* WHAT THE EXERCISE ASKS:
Give back an exact copy of the lines below, from the first through the line with "staining of malignant"; please stop there.

● ● ● ● ● ● ●

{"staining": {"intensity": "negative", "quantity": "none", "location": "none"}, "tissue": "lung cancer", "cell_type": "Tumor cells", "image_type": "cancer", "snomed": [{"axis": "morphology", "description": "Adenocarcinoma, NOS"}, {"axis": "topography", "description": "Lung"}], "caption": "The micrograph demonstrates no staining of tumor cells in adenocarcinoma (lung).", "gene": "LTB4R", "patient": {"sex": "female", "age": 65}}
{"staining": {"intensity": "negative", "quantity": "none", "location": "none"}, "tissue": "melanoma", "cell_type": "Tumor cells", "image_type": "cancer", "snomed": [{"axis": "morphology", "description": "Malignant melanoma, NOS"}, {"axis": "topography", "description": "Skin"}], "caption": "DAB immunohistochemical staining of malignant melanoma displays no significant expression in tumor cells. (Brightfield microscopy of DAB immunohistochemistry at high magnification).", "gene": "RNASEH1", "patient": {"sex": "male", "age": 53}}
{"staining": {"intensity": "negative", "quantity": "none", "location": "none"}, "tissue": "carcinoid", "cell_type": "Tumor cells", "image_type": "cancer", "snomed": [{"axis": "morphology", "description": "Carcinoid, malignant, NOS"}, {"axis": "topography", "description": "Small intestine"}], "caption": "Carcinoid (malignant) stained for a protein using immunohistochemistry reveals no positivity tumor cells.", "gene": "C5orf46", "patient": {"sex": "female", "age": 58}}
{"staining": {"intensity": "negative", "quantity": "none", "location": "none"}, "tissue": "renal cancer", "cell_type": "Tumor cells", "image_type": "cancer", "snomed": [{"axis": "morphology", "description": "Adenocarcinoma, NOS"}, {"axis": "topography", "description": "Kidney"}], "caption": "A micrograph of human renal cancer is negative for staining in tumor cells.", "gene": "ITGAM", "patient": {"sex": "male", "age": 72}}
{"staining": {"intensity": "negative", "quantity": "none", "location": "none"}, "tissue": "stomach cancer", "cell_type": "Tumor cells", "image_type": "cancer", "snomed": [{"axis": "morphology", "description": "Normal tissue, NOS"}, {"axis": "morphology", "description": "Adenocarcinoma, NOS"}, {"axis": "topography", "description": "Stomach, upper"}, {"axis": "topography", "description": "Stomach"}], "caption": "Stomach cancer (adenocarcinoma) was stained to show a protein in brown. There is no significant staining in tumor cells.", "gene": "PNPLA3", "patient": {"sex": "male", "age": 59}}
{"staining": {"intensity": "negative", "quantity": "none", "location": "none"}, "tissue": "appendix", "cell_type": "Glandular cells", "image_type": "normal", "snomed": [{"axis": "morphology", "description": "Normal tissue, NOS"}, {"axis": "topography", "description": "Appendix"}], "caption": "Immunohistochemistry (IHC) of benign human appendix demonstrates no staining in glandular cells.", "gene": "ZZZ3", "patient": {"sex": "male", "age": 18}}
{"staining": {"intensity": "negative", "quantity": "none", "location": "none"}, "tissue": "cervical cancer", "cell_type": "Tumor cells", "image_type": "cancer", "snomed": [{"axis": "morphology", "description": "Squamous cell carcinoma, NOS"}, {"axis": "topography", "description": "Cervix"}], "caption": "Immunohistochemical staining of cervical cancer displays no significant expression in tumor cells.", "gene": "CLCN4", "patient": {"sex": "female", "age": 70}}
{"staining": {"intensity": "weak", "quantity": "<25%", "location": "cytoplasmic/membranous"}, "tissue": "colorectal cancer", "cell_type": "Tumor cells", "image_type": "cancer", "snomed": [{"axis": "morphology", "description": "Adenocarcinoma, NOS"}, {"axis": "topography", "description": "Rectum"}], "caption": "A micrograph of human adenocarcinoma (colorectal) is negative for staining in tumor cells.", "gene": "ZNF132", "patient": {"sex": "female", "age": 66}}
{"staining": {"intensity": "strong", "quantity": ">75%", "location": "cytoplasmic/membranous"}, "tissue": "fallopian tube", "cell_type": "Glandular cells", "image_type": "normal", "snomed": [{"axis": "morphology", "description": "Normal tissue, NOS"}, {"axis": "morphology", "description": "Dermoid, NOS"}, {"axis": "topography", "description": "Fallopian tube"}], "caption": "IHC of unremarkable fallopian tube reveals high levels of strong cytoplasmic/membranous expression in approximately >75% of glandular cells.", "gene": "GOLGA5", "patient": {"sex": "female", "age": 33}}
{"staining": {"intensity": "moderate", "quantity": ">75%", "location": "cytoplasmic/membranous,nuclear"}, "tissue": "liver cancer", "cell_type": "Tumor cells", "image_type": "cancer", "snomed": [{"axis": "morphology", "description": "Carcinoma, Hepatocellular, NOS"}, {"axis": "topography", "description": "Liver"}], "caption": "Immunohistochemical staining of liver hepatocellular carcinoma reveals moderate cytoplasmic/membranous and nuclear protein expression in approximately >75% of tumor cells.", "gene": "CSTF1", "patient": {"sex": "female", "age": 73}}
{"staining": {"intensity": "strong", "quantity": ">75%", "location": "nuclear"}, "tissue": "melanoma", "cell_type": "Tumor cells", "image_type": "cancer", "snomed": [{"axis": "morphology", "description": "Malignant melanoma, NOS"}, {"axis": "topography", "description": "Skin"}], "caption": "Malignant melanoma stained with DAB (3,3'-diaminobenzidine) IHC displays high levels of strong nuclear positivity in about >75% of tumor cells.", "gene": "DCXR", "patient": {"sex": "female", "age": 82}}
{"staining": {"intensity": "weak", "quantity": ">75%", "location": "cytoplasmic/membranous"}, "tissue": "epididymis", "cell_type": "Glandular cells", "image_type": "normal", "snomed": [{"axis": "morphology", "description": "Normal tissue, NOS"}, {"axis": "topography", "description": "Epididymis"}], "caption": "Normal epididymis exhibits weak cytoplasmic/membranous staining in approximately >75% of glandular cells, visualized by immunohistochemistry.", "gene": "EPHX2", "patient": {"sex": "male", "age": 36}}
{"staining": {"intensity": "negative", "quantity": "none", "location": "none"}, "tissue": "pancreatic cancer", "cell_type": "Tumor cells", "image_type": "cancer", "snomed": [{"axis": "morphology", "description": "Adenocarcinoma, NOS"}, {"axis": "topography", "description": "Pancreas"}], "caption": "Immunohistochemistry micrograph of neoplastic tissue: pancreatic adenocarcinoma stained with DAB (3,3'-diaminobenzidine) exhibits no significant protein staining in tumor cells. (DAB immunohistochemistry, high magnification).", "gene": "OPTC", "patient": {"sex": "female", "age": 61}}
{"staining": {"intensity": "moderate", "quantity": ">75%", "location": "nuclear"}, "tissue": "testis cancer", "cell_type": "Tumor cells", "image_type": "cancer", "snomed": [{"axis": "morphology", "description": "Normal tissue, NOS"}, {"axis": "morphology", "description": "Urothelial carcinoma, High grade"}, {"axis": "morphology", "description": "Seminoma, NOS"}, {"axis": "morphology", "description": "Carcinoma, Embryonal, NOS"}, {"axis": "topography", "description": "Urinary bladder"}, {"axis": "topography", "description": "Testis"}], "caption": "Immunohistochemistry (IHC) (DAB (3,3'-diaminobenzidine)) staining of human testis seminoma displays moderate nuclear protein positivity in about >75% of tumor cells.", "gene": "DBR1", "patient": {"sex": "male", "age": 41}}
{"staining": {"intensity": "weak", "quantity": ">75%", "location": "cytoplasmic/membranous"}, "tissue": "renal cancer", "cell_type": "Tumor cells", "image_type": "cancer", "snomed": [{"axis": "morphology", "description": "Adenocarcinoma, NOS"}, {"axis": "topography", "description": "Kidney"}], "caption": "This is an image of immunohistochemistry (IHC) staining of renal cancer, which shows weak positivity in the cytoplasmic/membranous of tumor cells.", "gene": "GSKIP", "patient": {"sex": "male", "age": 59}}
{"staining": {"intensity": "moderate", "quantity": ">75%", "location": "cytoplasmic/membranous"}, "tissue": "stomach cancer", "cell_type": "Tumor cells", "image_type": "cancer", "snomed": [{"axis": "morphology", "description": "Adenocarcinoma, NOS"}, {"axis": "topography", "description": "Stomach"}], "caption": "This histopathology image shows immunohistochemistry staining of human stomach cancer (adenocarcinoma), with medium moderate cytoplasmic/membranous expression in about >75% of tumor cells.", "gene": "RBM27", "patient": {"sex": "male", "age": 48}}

● ● ● ● ● ● ●

* OUTPUT OF THE EXERCISE:
{"staining": {"intensity": "negative", "quantity": "none", "location": "none"}, "tissue": "lung cancer", "cell_type": "Tumor cells", "image_type": "cancer", "snomed": [{"axis": "morphology", "description": "Adenocarcinoma, NOS"}, {"axis": "topography", "description": "Lung"}], "caption": "The micrograph demonstrates no staining of tumor cells in adenocarcinoma (lung).", "gene": "LTB4R", "patient": {"sex": "female", "age": 65}}
{"staining": {"intensity": "negative", "quantity": "none", "location": "none"}, "tissue": "melanoma", "cell_type": "Tumor cells", "image_type": "cancer", "snomed": [{"axis": "morphology", "description": "Malignant melanoma, NOS"}, {"axis": "topography", "description": "Skin"}], "caption": "DAB immunohistochemical staining of malignant melanoma displays no significant expression in tumor cells. (Brightfield microscopy of DAB immunohistochemistry at high magnification).", "gene": "RNASEH1", "patient": {"sex": "male", "age": 53}}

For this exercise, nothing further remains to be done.